§ WHAT IS NEEDED:
Filter the entries down to the lines containing "pixels", and copy those lines.

§ DATA SHOWN:
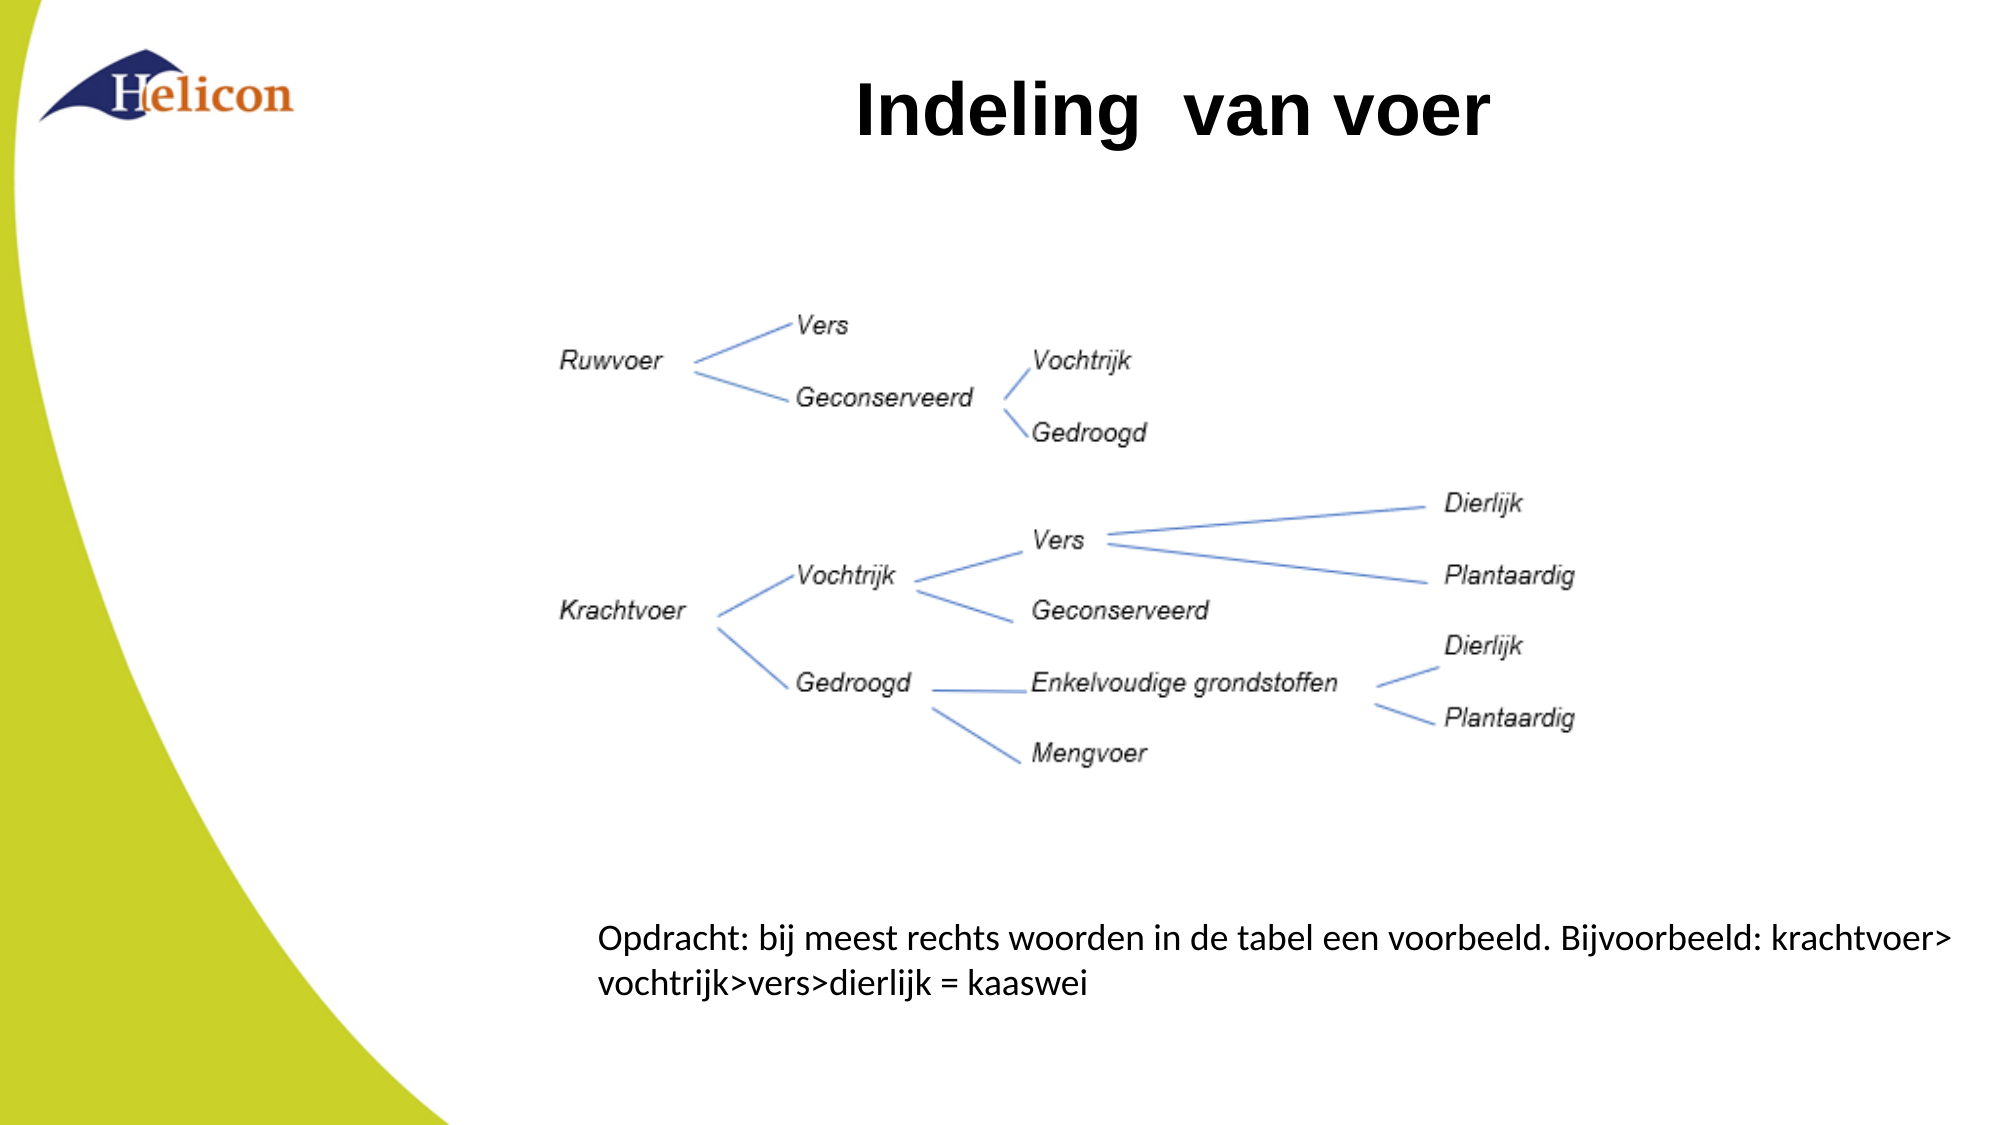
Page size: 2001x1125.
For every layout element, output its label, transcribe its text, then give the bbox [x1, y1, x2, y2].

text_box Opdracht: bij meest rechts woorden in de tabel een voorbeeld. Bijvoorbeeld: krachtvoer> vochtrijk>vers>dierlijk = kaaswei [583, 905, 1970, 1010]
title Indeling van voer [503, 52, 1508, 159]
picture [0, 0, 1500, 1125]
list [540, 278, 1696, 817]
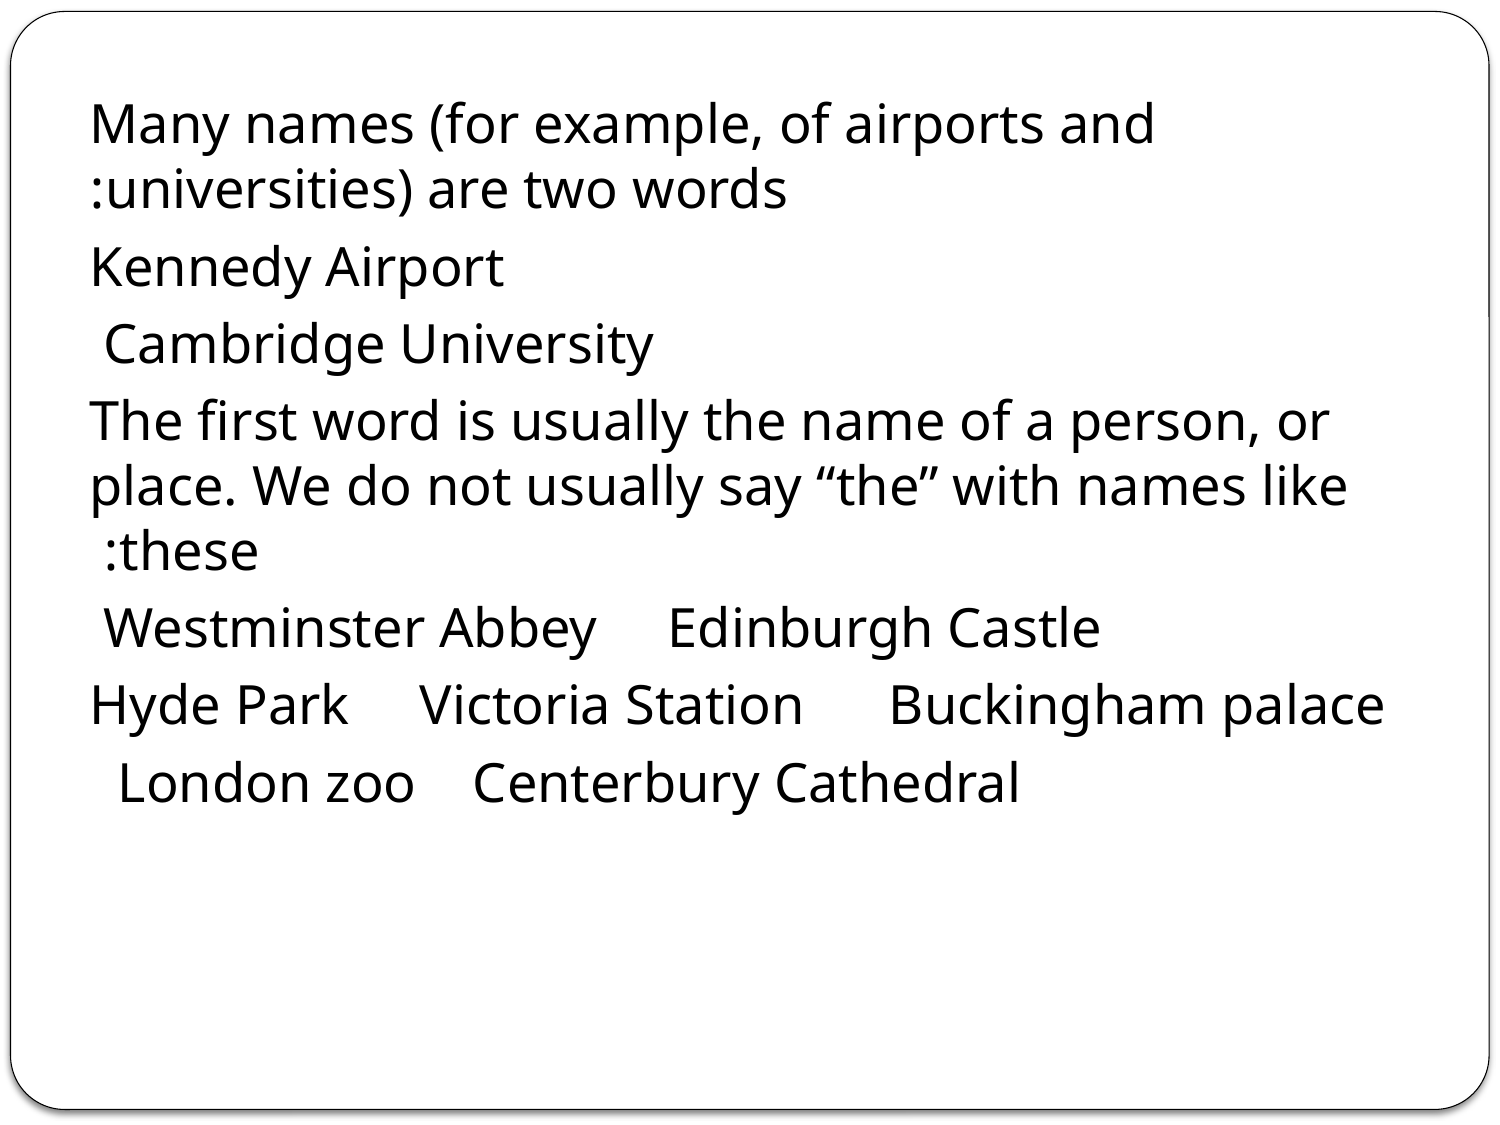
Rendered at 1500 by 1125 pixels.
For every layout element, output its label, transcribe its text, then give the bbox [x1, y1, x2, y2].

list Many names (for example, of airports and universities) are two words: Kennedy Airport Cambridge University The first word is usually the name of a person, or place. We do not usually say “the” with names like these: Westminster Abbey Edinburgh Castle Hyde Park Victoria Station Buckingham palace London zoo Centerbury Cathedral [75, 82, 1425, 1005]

* * *

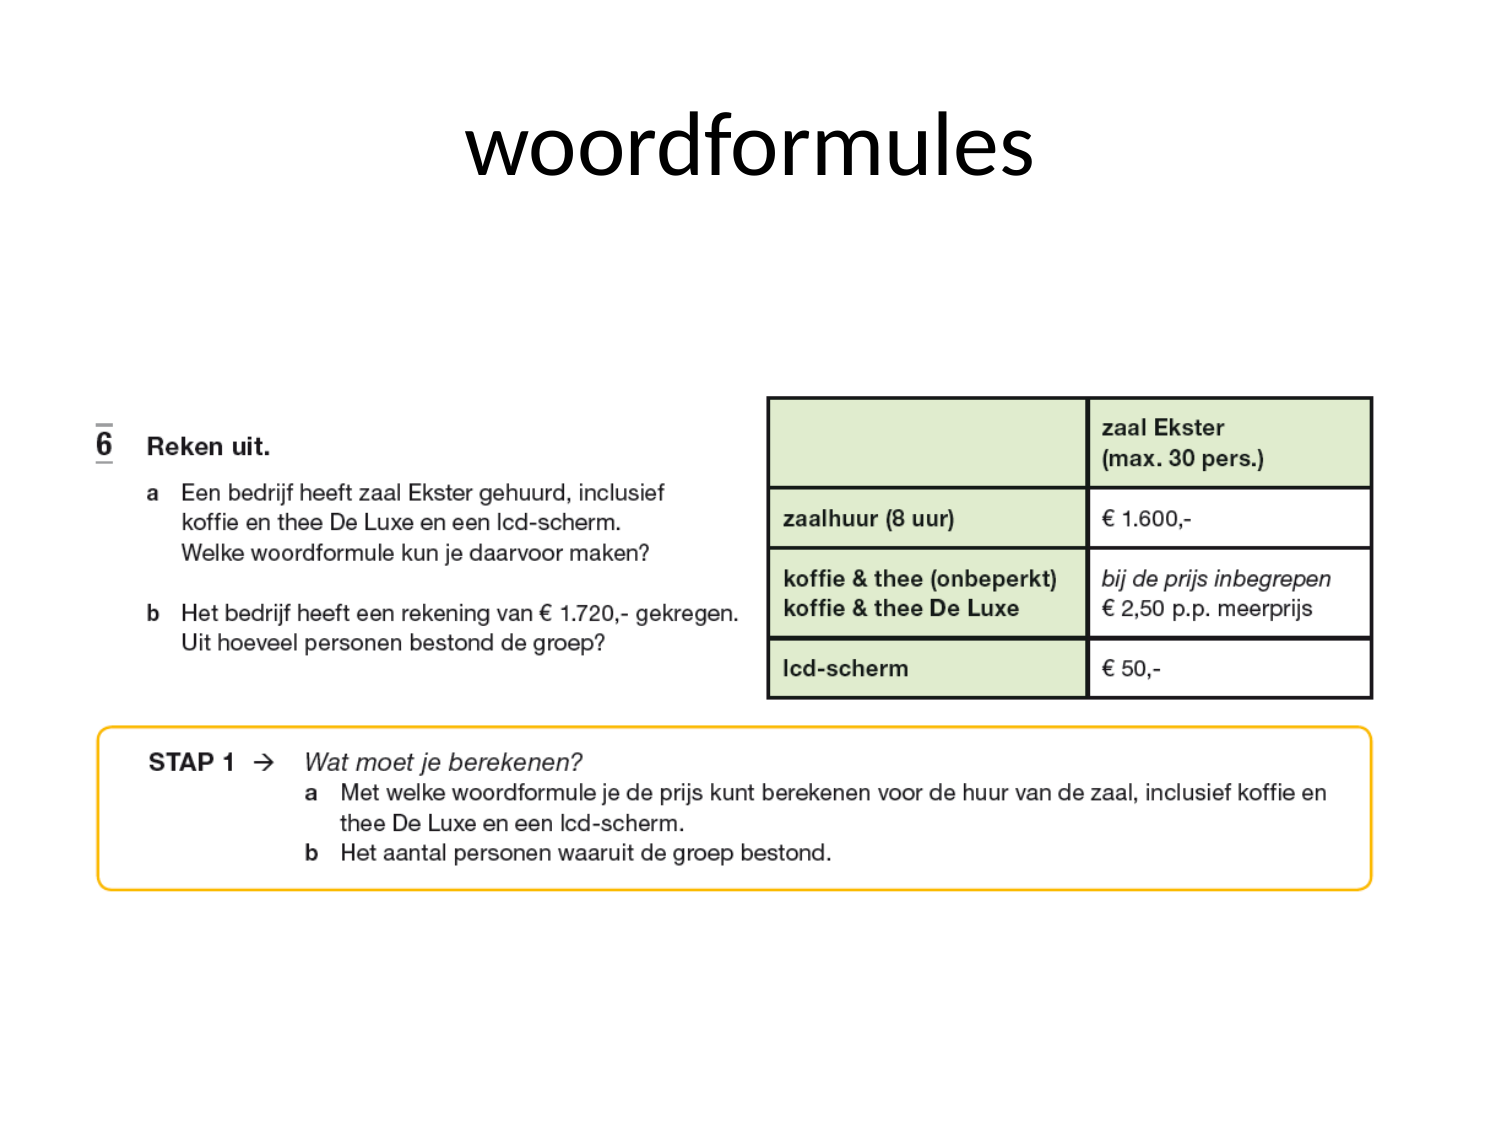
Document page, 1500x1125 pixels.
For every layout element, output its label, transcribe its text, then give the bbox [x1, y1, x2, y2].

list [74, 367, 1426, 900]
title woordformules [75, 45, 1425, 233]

§ THE ANSWER:
Rendered at 1500 by 1125 pixels.
Document page, 1500x1125 pixels.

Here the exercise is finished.